[Extracted records]
# # # # # # #

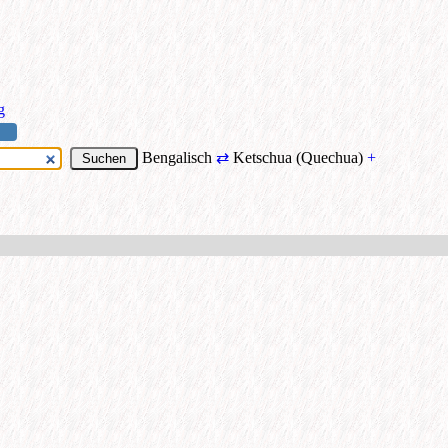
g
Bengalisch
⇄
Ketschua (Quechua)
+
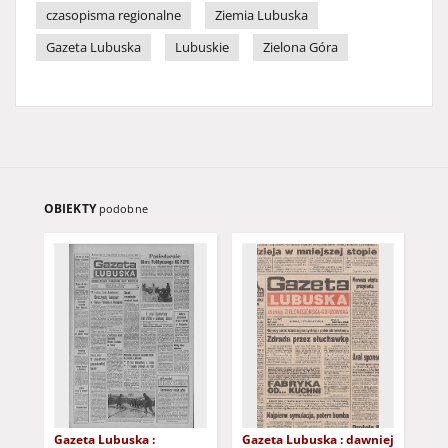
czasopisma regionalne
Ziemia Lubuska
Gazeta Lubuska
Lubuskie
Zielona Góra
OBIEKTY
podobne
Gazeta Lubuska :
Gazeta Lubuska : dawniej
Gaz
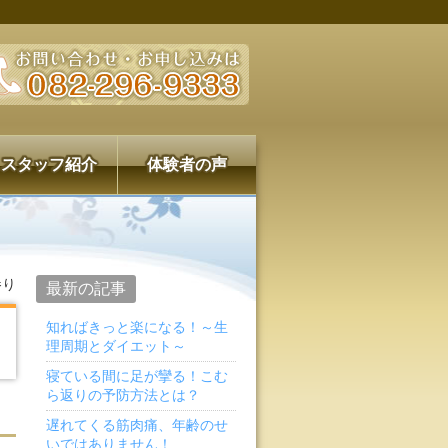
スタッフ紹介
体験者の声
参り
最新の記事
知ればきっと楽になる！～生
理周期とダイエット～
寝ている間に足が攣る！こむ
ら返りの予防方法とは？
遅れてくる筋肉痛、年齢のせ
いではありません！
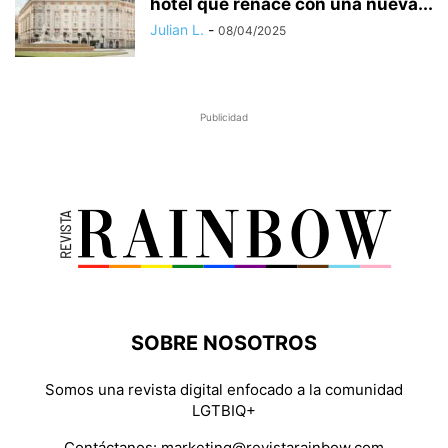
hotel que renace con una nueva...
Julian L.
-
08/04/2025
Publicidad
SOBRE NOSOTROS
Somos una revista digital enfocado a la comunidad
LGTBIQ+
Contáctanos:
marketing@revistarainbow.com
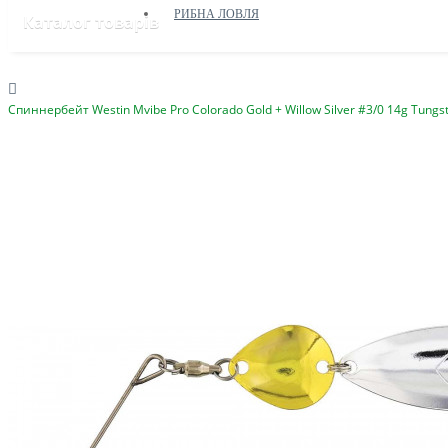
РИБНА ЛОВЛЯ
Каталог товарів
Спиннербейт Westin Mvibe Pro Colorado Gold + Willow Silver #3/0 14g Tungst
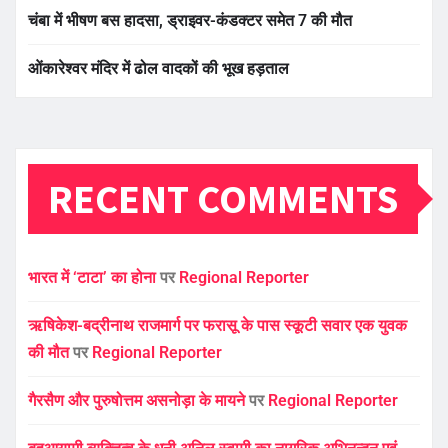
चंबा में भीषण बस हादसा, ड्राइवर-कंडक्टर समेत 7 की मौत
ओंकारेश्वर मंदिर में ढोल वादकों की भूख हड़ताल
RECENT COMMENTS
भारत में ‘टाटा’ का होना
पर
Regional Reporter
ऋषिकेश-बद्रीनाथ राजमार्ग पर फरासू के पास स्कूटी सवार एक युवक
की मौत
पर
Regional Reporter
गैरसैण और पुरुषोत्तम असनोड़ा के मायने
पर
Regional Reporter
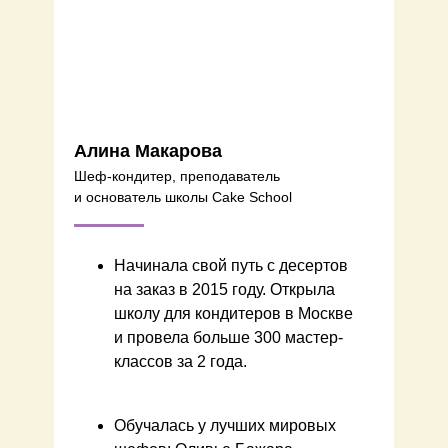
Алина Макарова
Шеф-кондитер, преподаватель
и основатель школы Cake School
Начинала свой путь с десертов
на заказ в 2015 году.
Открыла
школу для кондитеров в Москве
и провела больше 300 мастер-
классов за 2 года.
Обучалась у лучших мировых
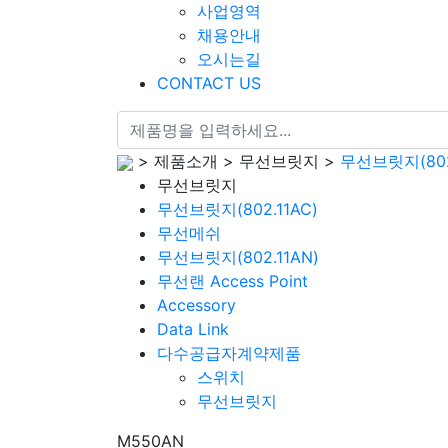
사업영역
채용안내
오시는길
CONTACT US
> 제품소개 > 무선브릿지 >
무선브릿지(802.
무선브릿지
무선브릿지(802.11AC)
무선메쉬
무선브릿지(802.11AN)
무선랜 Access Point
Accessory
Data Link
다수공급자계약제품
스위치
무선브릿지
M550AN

# # # # # # #

WORK REQUIRED
Write out every line above word for word, leaving out the pictures.

SOLVED EXERCISE
g
Bengalisch
⇄
Ketschua (Quechua)
+
czasopisma regionalne
Ziemia Lubuska
Gazeta Lubuska
Lubuskie
Zielona Góra
OBIEKTY
podobne
Gazeta Lubuska :
Gazeta Lubuska : dawniej
Gaz
スタッフ紹介
体験者の声
参り
最新の記事
知ればきっと楽になる！～生
理周期とダイエット～
寝ている間に足が攣る！こむ
ら返りの予防方法とは？
遅れてくる筋肉痛、年齢のせ
いではありません！
hotel que renace con una nueva...
Julian L.
-
08/04/2025
Publicidad
SOBRE NOSOTROS
Somos una revista digital enfocado a la comunidad
LGTBIQ+
Contáctanos:
marketing@revistarainbow.com
РИБНА ЛОВЛЯ
Каталог товарів
Спиннербейт Westin Mvibe Pro Colorado Gold + Willow Silver #3/0 14g Tungst
चंबा में भीषण बस हादसा, ड्राइवर-कंडक्टर समेत 7 की मौत
ओंकारेश्वर मंदिर में ढोल वादकों की भूख हड़ताल
RECENT COMMENTS
भारत में ‘टाटा’ का होना
पर
Regional Reporter
ऋषिकेश-बद्रीनाथ राजमार्ग पर फरासू के पास स्कूटी सवार एक युवक
की मौत
पर
Regional Reporter
गैरसैण और पुरुषोत्तम असनोड़ा के मायने
पर
Regional Reporter
Алина Макарова
Шеф-кондитер, преподаватель
и основатель школы Cake School
Начинала свой путь с десертов
на заказ в 2015 году.
Открыла
школу для кондитеров в Москве
и провела больше 300 мастер-
классов за 2 года.
Обучалась у лучших мировых
사업영역
채용안내
오시는길
CONTACT US
> 제품소개 > 무선브릿지 >
무선브릿지(802.
무선브릿지
무선브릿지(802.11AC)
무선메쉬
무선브릿지(802.11AN)
무선랜 Access Point
Accessory
Data Link
다수공급자계약제품
스위치
무선브릿지
M550AN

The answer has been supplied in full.